FreePBX Endpoint Module Authentication Bypass Leading to SQL Injection and Remote Code Execution Vulnerability

A vulnerability in the FreePBX endpoint module, affecting versions 15, 16, and 17, allows unauthenticated access to the FreePBX Administrator interface. This access is gained through insufficiently sanitized user input, enabling arbitrary database manipulation and remote code execution. The vulnerability arises when the endpoint module is installed and the FreePBX Administrator is exposed to the public internet without proper access controls.

Impact

Exploitation of this vulnerability could lead to unauthorized access to the FreePBX Administrator interface, allowing for arbitrary database changes and remote code execution on the affected system.

Reproduction

The vulnerability can be reproduced by installing the affected endpoint module on FreePBX versions 16 or 17, and then exposing the FreePBX Administrator interface to the public internet without adequate IP filtering or access controls.
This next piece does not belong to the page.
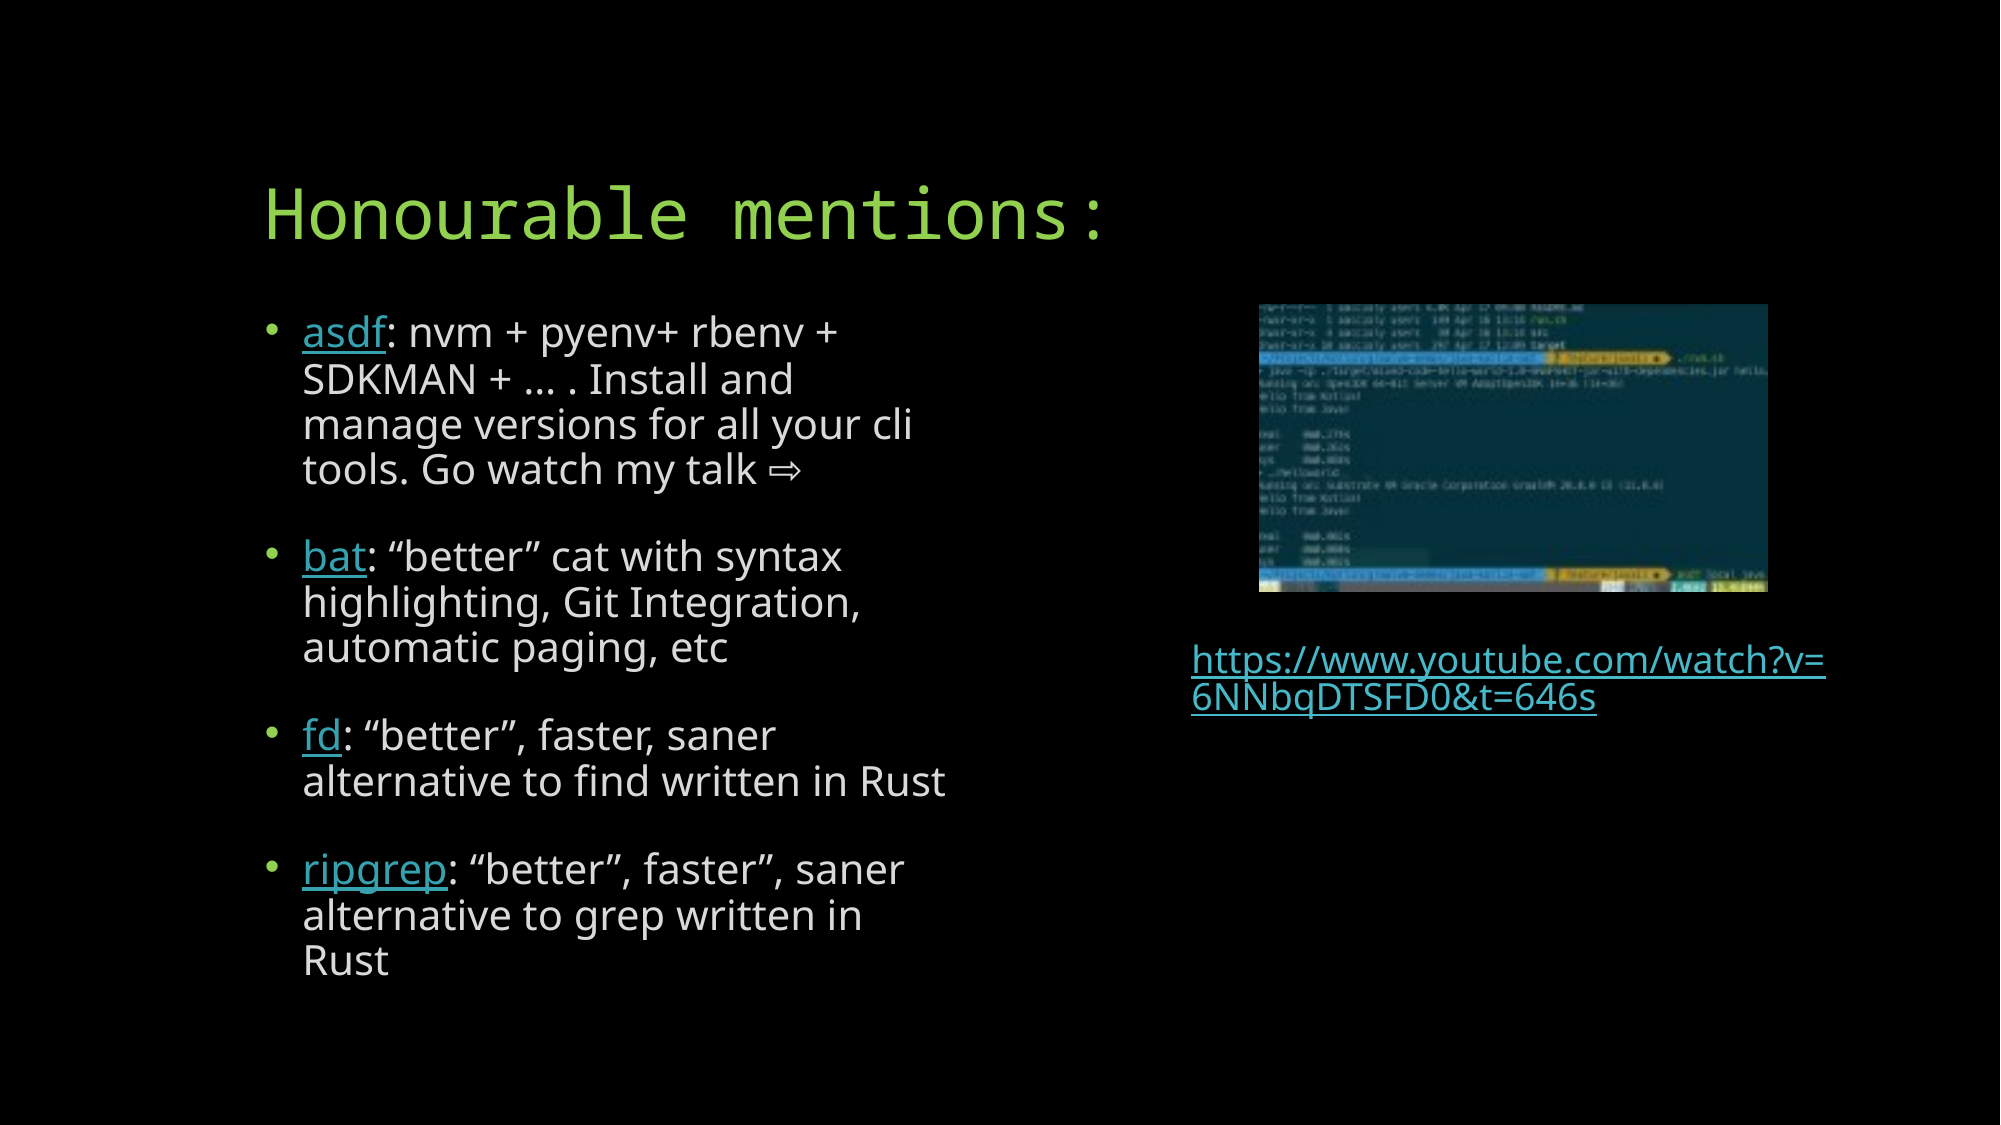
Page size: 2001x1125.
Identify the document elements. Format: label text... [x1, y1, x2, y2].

Once these conditions are met, the vulnerability can be exploited to gain unauthorized access and execute arbitrary code.

Remediation

Users should upgrade to FreePBX versions 15.0.66, 16.0.89, or 17.0.3, depending on their current version. After upgrading, it's important to verify that the 'endpoint' module is at the latest patched version. For systems with an active subscription for the endpoint module, the update can be done via the command line or through the FreePBX Administrator Control Panel. Instructions for checking and updating the endpoint module are available on the FreePBX Community Forums.